▼▼▼

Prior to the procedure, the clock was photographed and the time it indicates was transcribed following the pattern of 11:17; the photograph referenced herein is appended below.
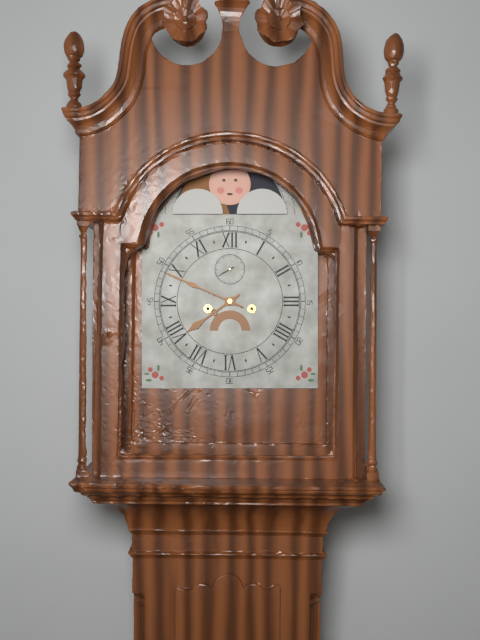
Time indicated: 7:49
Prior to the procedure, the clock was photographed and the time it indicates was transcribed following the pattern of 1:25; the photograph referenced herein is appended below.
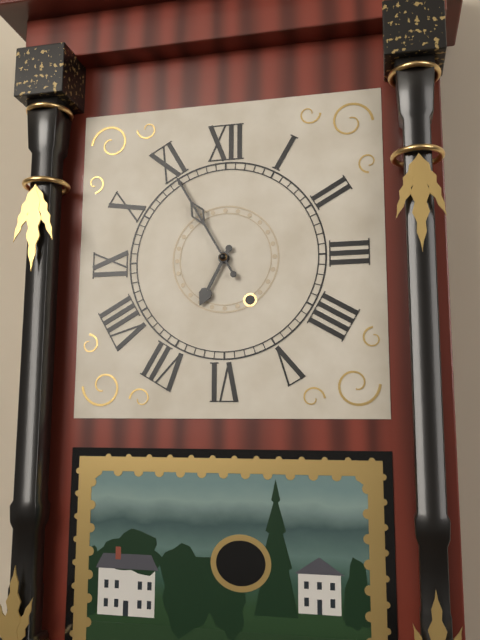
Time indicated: 6:55
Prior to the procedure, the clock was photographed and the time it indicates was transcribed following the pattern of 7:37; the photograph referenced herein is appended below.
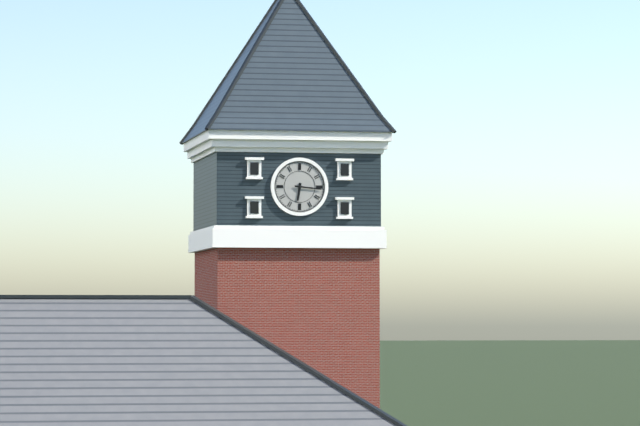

▲▲▲

Pull every line of text from all the items above, unchanged, and leave the pictures out.

Prior to the procedure, the clock was photographed and the time it indicates was transcribed following the pattern of 11:17; the photograph referenced herein is appended below.
Time indicated: 7:49
Prior to the procedure, the clock was photographed and the time it indicates was transcribed following the pattern of 1:25; the photograph referenced herein is appended below.
Time indicated: 6:55
Prior to the procedure, the clock was photographed and the time it indicates was transcribed following the pattern of 7:37; the photograph referenced herein is appended below.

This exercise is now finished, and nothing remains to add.